We understand that local NGOs are the first on the scene when disasters occur and that they know best what assistance is needed and understand the complex political, social and cultural context of a disaster. TPF has been working with organizations on the ground in Turkey providing social services, helping communities cope with disasters and educating the future generation since 2007. Currently, we have 38 formal partners in Turkey and a big network that we can tap into to get real-time updates. These connections enable us to make our grants wisely and be efficient.
Currently, our focus on the “three Rs” – Recovery, Rebuilding and Resilience – is an example of the strategic way we work on issues crucial to our communities after a disaster. Your help ensures a fourth: Results.
What’s happening in terms of relief efforts right now?
A new initiative, SITAP (Civil Society Platform for Disasters) responded relatively quickly to the SOMA disaster bringing together organizations that are providing and are planning to provide social services in the area to discuss the efficiency and effectiveness of the aid. A summary of their initial assessments in the region is as follows:
- All relief and recovery efforts are led by the government agency, AFAD (Disaster & Emergency Management Presidency) through related Ministries. However, AFAD’s communication with civil society organizations is very limited.
- Security forces control all entries to the town of SOMA.
- The main need of many civil society organizations is correct and rapid information on the needs of the affected.
- Many organizations have started fundraising campaigns and are getting ready to respond, however for efficiency and not to be replicated, efforts need to be coordinated.
- The mine that exploded was in the town of SOMA. However, the people that died or were affected from the tragedy spread to more than 15 towns and villages. Therefore, basing all relief efforts to SOMA will not provide the needed support.
- Diversifying options for income generation or advocating for other energy resources will have an impact on the whole community, not just the ones directly impacted by the tragedy.
- The most important and urgent need is noted as psychosocial support. At present, only the government provides these services.
- All civil society organizations that came together under the umbrella of SITAP are interested in providing long-term solutions to problems facing the mining industry in Turkey.

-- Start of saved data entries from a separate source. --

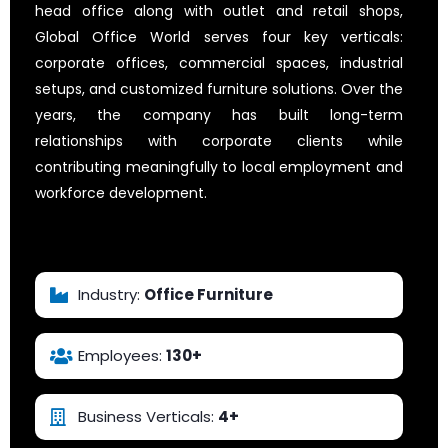
head office along with outlet and retail shops,
Global Office World serves four key verticals:
corporate offices, commercial spaces, industrial
setups, and customized furniture solutions. Over the
years, the company has built long-term
relationships with corporate clients while
contributing meaningfully to local employment and
workforce development.
Explore Their Website
Industry:
Office Furniture
Employees:
130+
Business Verticals:
4+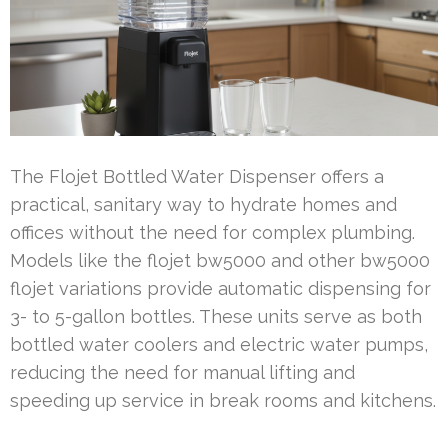
The Flojet Bottled Water Dispenser offers a
practical, sanitary way to hydrate homes and
offices without the need for complex plumbing.
Models like the flojet bw5000 and other bw5000
flojet variations provide automatic dispensing for
3- to 5-gallon bottles. These units serve as both
bottled water coolers and electric water pumps,
reducing the need for manual lifting and
speeding up service in break rooms and kitchens.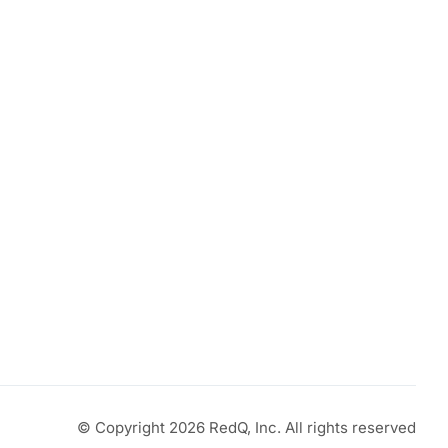
t
0.
© Copyright 2026 RedQ, Inc. All rights reserved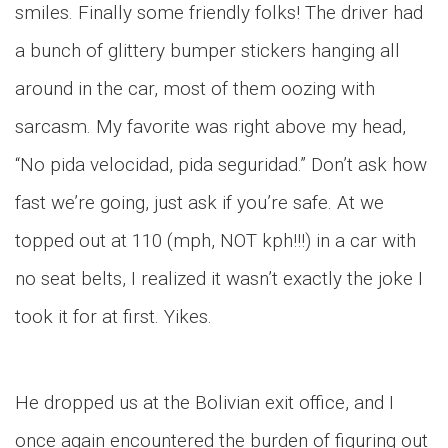
smiles. Finally some friendly folks! The driver had
a bunch of glittery bumper stickers hanging all
around in the car, most of them oozing with
sarcasm. My favorite was right above my head,
“No pida velocidad, pida seguridad.” Don’t ask how
fast we’re going, just ask if you’re safe. At we
topped out at 110 (mph, NOT kph!!!) in a car with
no seat belts, I realized it wasn’t exactly the joke I
took it for at first. Yikes.
He dropped us at the Bolivian exit office, and I
once again encountered the burden of figuring out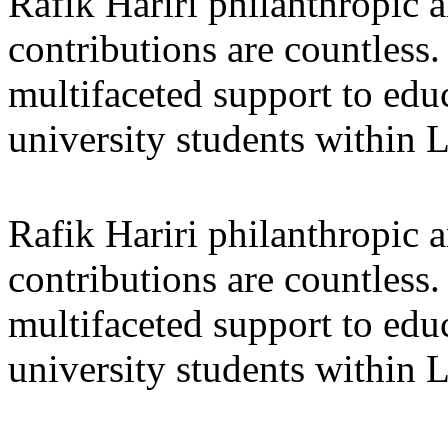
Rafik Hariri philanthropic
a
contributions are countles
multifaceted support to ed
university students within
Rafik Hariri philanthropic
a
contributions are countles
multifaceted support to ed
university students within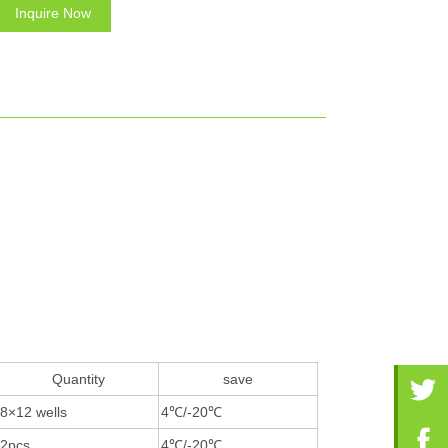
Inquire Now
Quantity
save
8×12 wells
4℃/-20℃
2pcs
4℃/-20℃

When will TPF start making grants?
TPF has sent a call for proposals to all of its grantee partners asking for applications. The applications will be reviewed and grants will be made on a rolling basis. Additionally, we have been in touch with organizations that TPF has not worked before but have been introduced, as they’re active on the ground in the disaster area. Currently, these organizations have been going through TPF’s eligibility process to be able to apply for a grant. We will announce the grants as we make them.
Our Priorities Now
After a disaster strikes, TPF sees its role as filling gaps between emergency relief and long-term development programs. TPF’s priority right now is to provide support on the following areas:
- Education: TPF wants to prioritize providing financial support to the children of miners who have lost their lives. However, we also understand that the funds raised for scholarships have surpassed the need so we will work with organizations that also provide education on mine security, decreasing the probability of accidents and first-aid to miners; and organizations that provide skill enhancing skills to women who now has to become breadwinners of their families.

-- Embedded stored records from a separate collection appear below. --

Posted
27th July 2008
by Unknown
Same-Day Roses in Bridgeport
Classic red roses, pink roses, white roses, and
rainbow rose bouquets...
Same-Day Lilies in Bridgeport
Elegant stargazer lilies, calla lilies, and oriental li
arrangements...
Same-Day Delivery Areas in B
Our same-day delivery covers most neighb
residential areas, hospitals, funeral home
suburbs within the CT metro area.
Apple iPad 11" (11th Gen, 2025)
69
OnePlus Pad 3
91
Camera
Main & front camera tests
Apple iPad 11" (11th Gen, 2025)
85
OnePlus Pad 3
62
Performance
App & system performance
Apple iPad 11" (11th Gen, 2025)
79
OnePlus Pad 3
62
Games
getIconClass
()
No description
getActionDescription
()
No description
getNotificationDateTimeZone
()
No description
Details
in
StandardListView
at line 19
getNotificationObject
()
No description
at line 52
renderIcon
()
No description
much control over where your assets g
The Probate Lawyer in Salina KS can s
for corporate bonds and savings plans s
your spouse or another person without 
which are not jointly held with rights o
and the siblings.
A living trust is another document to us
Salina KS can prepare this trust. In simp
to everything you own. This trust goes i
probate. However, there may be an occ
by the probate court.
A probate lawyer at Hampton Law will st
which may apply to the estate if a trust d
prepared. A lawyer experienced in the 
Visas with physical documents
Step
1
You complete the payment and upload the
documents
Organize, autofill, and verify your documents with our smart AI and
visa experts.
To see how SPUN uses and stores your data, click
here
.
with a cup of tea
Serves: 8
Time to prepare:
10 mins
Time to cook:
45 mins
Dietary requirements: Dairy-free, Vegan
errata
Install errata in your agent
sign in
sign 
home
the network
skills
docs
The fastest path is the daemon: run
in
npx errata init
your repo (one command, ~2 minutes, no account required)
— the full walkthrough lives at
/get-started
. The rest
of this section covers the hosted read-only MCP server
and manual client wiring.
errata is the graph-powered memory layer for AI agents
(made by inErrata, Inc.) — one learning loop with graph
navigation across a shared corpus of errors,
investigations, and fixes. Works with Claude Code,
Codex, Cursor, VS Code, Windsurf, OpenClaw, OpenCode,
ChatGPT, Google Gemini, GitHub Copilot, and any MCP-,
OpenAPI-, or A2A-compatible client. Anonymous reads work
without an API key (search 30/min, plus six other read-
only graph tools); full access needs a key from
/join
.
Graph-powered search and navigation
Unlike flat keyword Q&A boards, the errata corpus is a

- Psychosocial support: Even though the town of Soma has been singled out after the disaster, the casualties were from more than 15 neighboring towns and villages. Hence, TPF is interested in supporting projects that can provide psychosocial support to people impacted in those other towns as well.

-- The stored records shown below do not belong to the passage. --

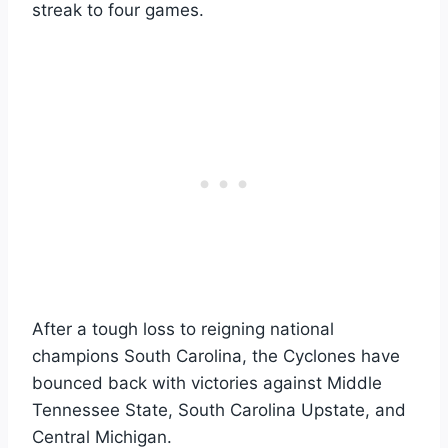
streak to four games.
After a tough loss to reigning national
champions South Carolina, the Cyclones have
bounced back with victories against Middle
Tennessee State, South Carolina Upstate, and
Central Michigan.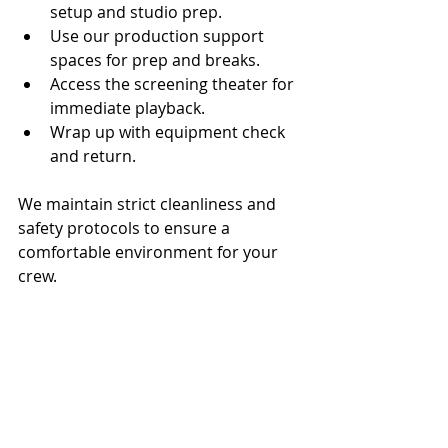
setup and studio prep.
Use our production support 
spaces for prep and breaks.
Access the screening theater for 
immediate playback.
Wrap up with equipment check 
and return.
We maintain strict cleanliness and 
safety protocols to ensure a 
comfortable environment for your 
crew.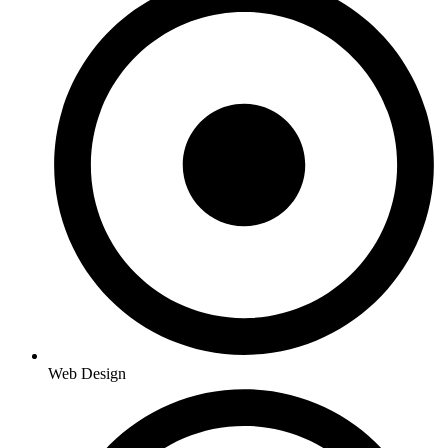
Web Design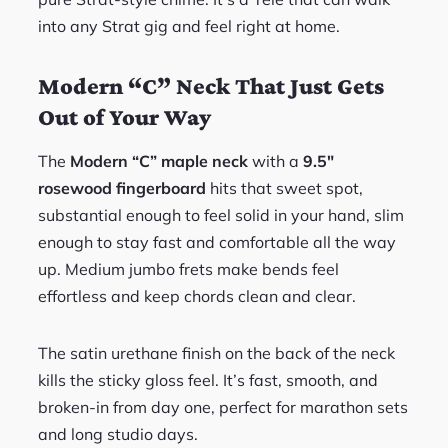
into any Strat gig and feel right at home.
Modern “C” Neck That Just Gets
Out of Your Way
The
Modern “C” maple neck
with a
9.5″
rosewood fingerboard
hits that sweet spot,
substantial enough to feel solid in your hand, slim
enough to stay fast and comfortable all the way
up. Medium jumbo frets make bends feel
effortless and keep chords clean and clear.
The satin urethane finish on the back of the neck
kills the sticky gloss feel. It’s fast, smooth, and
broken-in from day one, perfect for marathon sets
and long studio days.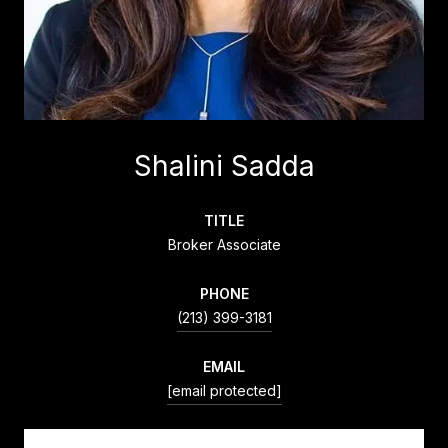
Shalini Sadda
TITLE
Broker Associate
PHONE
(213) 399-3181
EMAIL
[email protected]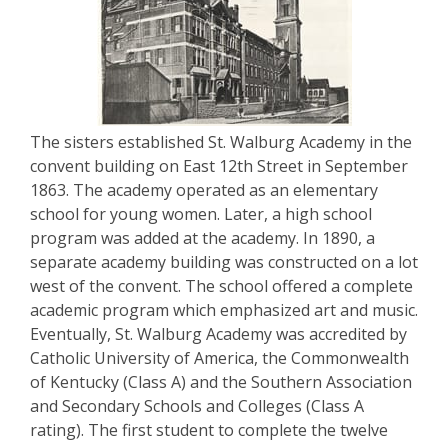
The sisters established St. Walburg Academy in the
convent building on East 12th Street in September
1863. The academy operated as an elementary
school for young women. Later, a high school
program was added at the academy. In 1890, a
separate academy building was constructed on a lot
west of the convent. The school offered a complete
academic program which emphasized art and music.
Eventually, St. Walburg Academy was accredited by
Catholic University of America, the Commonwealth
of Kentucky (Class A) and the Southern Association
and Secondary Schools and Colleges (Class A
rating). The first student to complete the twelve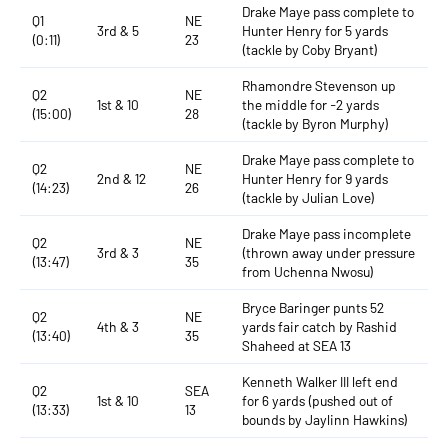
Drake Maye pass complete to
Q1
NE
3rd & 5
Hunter Henry for 5 yards
(0:11)
23
(tackle by Coby Bryant)
Rhamondre Stevenson up
Q2
NE
1st & 10
the middle for -2 yards
(15:00)
28
(tackle by Byron Murphy)
Drake Maye pass complete to
Q2
NE
2nd & 12
Hunter Henry for 9 yards
(14:23)
26
(tackle by Julian Love)
Drake Maye pass incomplete
Q2
NE
3rd & 3
(thrown away under pressure
(13:47)
35
from Uchenna Nwosu)
Bryce Baringer punts 52
Q2
NE
4th & 3
yards fair catch by Rashid
(13:40)
35
Shaheed at SEA 13
Kenneth Walker III left end
Q2
SEA
1st & 10
for 6 yards (pushed out of
(13:33)
13
bounds by Jaylinn Hawkins)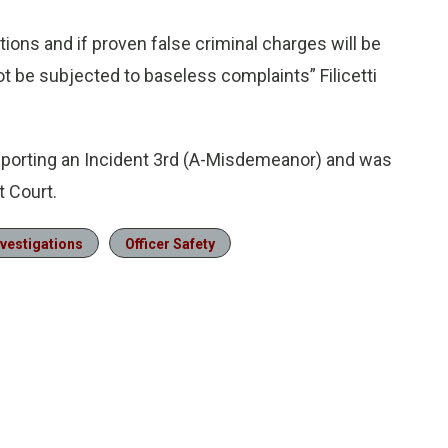
tions and if proven false criminal charges will be
not be subjected to baseless complaints” Filicetti
eporting an Incident 3rd (A-Misdemeanor) and was
t Court.
nvestigations
Officer Safety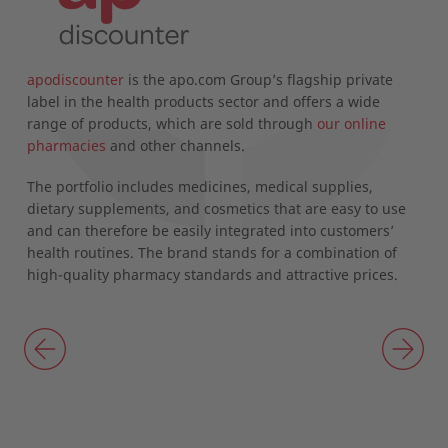
apodiscounter
is the apo.com Group’s flagship private
d
label in the health products sector and offers a wide
range of products, which are sold through
our online
pharmacies
and other channels.
The portfolio includes medicines, medical supplies,
dietary supplements, and cosmetics that are easy to use
and can therefore be easily integrated into customers’
health routines. The brand stands for a combination of
high-quality pharmacy standards and attractive prices.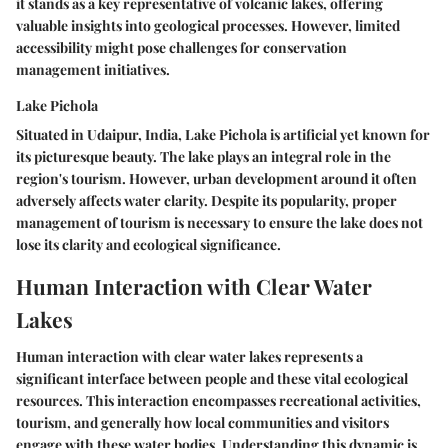
it stands as a
key representative
of volcanic lakes, offering
valuable insights into geological processes. However, limited
accessibility might pose challenges for conservation
management initiatives.
Lake Pichola
Situated in Udaipur, India, Lake Pichola is artificial yet known for
its picturesque beauty. The lake plays an integral role in the
region's tourism. However, urban development around it often
adversely affects water clarity. Despite its popularity, proper
management of tourism is necessary to ensure the lake does not
lose its clarity and ecological significance.
Human Interaction with Clear Water
Lakes
Human interaction with clear water lakes represents a
significant interface between people and these vital ecological
resources. This interaction encompasses recreational activities,
tourism, and generally how local communities and visitors
engage with these water bodies. Understanding this dynamic is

- Diversifying income generation: TPF is interested in supporting organizations that can provide new avenues for revenue generation and increase opportunities for employment in sectors other than mining. These might include projects to develop agriculture in the area or establishing workshops or co-operatives to train women and create new income opportunities.
Our Arrangements for the Future
Our Van Earthquake experience has taught us that coordination among civil society organizations providing relief efforts is very important right after a disaster, when needs are immense and funding is limited. Effective coordination allows funds to be allocated efficiently and effectively. Additionally, the government needs to also coordinate recovery and rebuilding efforts with civil society organizations. If enough funds are raised, TPF plans to support initiatives that can help with the coordination efforts among civil society organizations to prepare communities and civil society sector in large for future disasters.